Fourteen hospitals in the study had measures in place to require review of fluoroquinolone prescriptions during hospitalization. In these hospitals, more than 78 percent of the supply of fluoroquinolones was prescribed at discharge, compared with 68 percent of the supply for the other 34 hospitals, nearly all of which had antimicrobial stewardship programs but no special emphasis on fluoroquinolones.
It may be that while pharmacists and infection prevention specialists are keeping an eye on in-hospital prescribing, they don’t have access to, or don’t focus on, the prescriptions written at discharge. Electronic health record systems track both inpatient and discharge medications, but they are often in separate sections of the record.
In fact, when researchers showed hospital-specific data on discharge antibiotic prescribing to the physicians in the partnership, it was the first time most had seen it.
After researchers shared the data, several hospitals in the consortium started paying special attention to discharge prescribing of fluoroquinolones, and others are preparing to. If prescribing drops, drug side effects should, too.
Special focus on appropriate fluoroquinolone prescribing in the United Kingdom resulted in a 60 percent drop in C. diff infections, the researchers say.
In the US, hospitals can face financial penalties if a high proportion of their inpatients develop C. diff infections during their stay. But those penalties don’t apply if the patients develop C. diff after they leave the hospital.
Speak up
Hospitalized patients don’t usually express a preference for which antibiotic they receive, except for saying they have a penicillin allergy if they think they do, Vaughn says.
Patients and their families can speak up about not wanting a fluoroquinolone in the hospital or at discharge, especially if they have conditions such as diabetes, high blood pressure, history of aneurysm, or tendon or muscle problems. Patients with a history of C. diff should be especially wary.

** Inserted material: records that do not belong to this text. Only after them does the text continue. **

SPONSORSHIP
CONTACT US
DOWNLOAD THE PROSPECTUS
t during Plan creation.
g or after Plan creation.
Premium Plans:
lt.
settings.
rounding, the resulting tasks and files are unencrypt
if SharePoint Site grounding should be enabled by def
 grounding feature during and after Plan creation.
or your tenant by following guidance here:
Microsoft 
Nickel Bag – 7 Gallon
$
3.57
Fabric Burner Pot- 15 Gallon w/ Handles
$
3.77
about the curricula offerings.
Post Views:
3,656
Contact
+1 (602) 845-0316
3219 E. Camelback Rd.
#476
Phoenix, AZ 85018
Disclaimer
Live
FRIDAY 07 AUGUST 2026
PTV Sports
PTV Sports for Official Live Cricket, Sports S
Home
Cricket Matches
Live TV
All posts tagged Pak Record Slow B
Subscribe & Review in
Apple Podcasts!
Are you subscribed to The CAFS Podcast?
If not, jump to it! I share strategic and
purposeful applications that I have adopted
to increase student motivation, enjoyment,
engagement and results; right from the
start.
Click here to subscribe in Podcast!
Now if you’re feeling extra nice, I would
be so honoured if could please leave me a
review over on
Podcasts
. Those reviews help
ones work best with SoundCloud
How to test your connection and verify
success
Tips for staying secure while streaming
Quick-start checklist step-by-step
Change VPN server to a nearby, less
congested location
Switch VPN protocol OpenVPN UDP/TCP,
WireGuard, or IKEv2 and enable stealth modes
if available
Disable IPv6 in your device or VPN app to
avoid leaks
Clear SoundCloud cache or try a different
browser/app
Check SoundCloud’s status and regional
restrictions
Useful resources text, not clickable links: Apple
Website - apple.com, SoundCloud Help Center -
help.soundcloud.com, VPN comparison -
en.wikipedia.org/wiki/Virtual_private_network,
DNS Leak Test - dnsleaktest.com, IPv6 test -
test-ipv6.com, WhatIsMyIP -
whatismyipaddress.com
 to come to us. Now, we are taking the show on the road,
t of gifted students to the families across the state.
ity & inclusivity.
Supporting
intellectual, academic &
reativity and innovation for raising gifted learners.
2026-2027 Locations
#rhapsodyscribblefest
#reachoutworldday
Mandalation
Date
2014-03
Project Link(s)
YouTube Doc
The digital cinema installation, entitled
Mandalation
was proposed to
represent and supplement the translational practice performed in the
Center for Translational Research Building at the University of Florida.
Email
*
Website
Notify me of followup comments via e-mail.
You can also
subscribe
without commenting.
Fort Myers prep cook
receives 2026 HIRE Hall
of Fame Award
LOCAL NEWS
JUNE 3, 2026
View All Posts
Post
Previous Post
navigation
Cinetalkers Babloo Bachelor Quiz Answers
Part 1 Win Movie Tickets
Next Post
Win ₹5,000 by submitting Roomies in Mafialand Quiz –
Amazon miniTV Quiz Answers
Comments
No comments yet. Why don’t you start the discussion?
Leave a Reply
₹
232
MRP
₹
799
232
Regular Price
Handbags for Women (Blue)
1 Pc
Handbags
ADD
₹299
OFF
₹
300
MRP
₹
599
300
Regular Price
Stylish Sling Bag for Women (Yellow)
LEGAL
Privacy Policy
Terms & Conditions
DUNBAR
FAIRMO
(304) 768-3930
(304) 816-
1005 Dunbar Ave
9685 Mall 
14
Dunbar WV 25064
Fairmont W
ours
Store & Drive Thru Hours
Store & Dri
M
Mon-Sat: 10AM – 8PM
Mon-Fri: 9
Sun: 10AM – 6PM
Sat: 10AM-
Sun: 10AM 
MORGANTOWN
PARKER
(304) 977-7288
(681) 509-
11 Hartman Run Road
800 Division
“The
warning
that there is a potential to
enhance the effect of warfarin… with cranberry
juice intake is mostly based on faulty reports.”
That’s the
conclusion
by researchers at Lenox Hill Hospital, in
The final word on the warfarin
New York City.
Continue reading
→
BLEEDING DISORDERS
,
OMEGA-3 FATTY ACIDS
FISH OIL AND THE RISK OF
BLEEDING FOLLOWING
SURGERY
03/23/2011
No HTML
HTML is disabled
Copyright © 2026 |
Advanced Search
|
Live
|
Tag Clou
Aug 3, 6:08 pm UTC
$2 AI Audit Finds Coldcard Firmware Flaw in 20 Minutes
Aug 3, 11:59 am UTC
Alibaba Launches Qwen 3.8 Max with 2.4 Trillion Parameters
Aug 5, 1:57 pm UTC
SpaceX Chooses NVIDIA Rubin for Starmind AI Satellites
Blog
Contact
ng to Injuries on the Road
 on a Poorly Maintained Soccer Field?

Furthermore, Vaughn says, patients often think they have a penicillin allergy when they don’t. If they tell their health care team they have a penicillin allergy, that might receive a higher-risk antibiotic instead.
Patients who have a past test confirming their penicillin allergy, or who experienced shortness of breath or hives after receiving a penicillin-containing drug, should make sure their record notes this. Patients who have an upset stomach or diarrhea after taking penicillin typically don’t have an allergy.
Less is better
Even if the doctor recommends a fluoroquinolone, patients and families can ask for the shortest course possible, to reduce the risk of side effects. Previous research shows that often short courses of the drugs are safe and effective.
“In this era of choosing wisely in medicine, our mantra should be that less is more when it comes to antibiotics,” Vaughn says.
Blue Cross Blue Shield of Michigan and Blue Care Network as part of the BCBSM Value Partnerships program funded the work.